Faálaeo Feliuai (right) and her partner, Pua, celebrate life after the kidney transplant.
Photo/Supplied
After nearly a decade on dialysis, Faálaeo Feliuai received a life-saving kidney transplant that has given her energy, independence, and a new lease on life.








Faálaeo Feliuai was doing her weekly shopping when her phone rang. The call would change her life.
After nearly 10 years of dialysis, the Pacific social worker had finally been offered a kidney transplant.
“Honestly, it was unbelievable,” she tells PMN News. “My partner did cry. But I was in shock.”
Feliuai, who has Cook Islands Māori and Sāmoan heritage, has been living with kidney failure since 2013.
For nine years, her life was shaped around dialysis, hospital visits, and strict routines.
She first began peritoneal dialysis in late 2016, a treatment she had to manage at home. Several times a day, fluid was used to clean her blood. At night, she slept connected to a machine for up to nine hours.

Medical appointments and daily dressings became part of the weekly routine. Photo/Supplied
Later, she moved to haemodialysis, spending years travelling to the hospital for treatment. During this time, she also lived with calciphylaxis, a rare and painful condition that caused severe skin wounds.
Despite this, Feliuai continued working as a social worker at Kupega o Moana, supporting Pacific families. Even overseas travel required careful planning, with boxes of dialysis supplies sent ahead. “It did affect my life a lot, but I was like ‘It has to be done, because if I don't do it, I'm going to die’.”

Faálaeo Feliuai is collected from dialysis by her partner Pua, (front) and nephews. Photo/Supplied
After meeting medical criteria, Feliuai spent three years on the kidney transplant waiting list. Then came the unexpected phone call while shopping at Countdown. Everything moved quickly. She had one last dialysis session before surgery the next morning.
Now five months on, Feliuai says the change has been dramatic, and this Christmas will be especially meaningful. “My body is functioning better. Being able to go to work, and help out, my body is so different. It'll be my first Christmas not feeling tired.”
Feliuai says she thinks a lot about the person and family who made her new life possible. She does not know who the donor was, but honours them in her own way.
Listen to Faálaeo Feliuai's full interview below.
A wider Pacific health issue
Feliuai’s story highlights a major health challenge facing Pacific communities. A 2022 study found 36 per cent of Sāmoan patients in Auckland have chronic kidney disease (CKD).
Professor Rob Walker, a co-author of the study, whose from the University of Otago, says this is linked to rising rates of diseases such as diabetes, obesity, and high blood pressure.
He says kidney disease is not just about personal choices. “There are many factors affecting these high rates of CKD, it is not just about poor choices regarding health, as some people may think,” he says in a statement. Not all people with impaired kidney function progress to end-stage kidney disease requiring dialysis and or transplantation. Many will die from cardiovascular disease and other related complications before this.”

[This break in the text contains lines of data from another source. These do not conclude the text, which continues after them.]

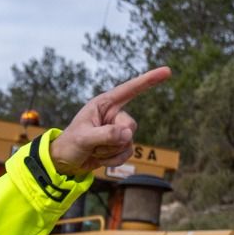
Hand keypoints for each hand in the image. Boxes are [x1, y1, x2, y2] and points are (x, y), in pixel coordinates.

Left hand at [48, 66, 171, 176]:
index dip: (149, 80)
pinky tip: (100, 160)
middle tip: (94, 145)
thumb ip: (106, 135)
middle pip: (131, 125)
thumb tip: (128, 135)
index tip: (168, 71)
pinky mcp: (119, 145)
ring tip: (94, 151)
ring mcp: (117, 130)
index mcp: (104, 104)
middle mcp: (113, 114)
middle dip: (114, 139)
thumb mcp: (84, 138)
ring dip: (110, 151)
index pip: (130, 89)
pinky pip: (127, 153)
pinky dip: (114, 160)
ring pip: (129, 141)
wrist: (65, 163)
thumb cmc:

People of all ages, including the elderly, can be considered for organ and tissue donation. Image/Organ Donation NZ
Organ donation remains rare
While kidney disease is increasing, organ donation in Aotearoa New Zealand remains rare.
In 2024, 70 people donated organs after death, allowing 213 people to receive transplants, including kidneys, livers, lungs, hearts, and pancreas. Another 72 people donated tissue such as parts of the eyes, heart valves, and skin.
Dr Jo Ritchie, Medical Specialist Clinical Director at Organ Donation New Zealand, says organ donation can only happen in very specific situations. A person must die in intensive care while on a breathing machine, and their family must agree to donation.
There is no official donor register in New Zealand. Indicating ‘donor’ on your driver’s licence is only a sign of interest, not legal consent. Out of the 70 organ donors last year, only two were identified as Pasifika.
Ritchie says matching donors and recipients depends on blood type and tissue markers, not ethnicity. But she says having more donors from all communities increases the chance of successful transplants.
Feliuai now speaks publicly about organ donation and encourages families, especially Pacific families, to talk about it. She says her own family has been talking about donation because of her experience. “If they can look up becoming a donor for anything in your body. If I can, then I will, and we've talked about it with my own family as well, because it's so important, it’s changed my life.”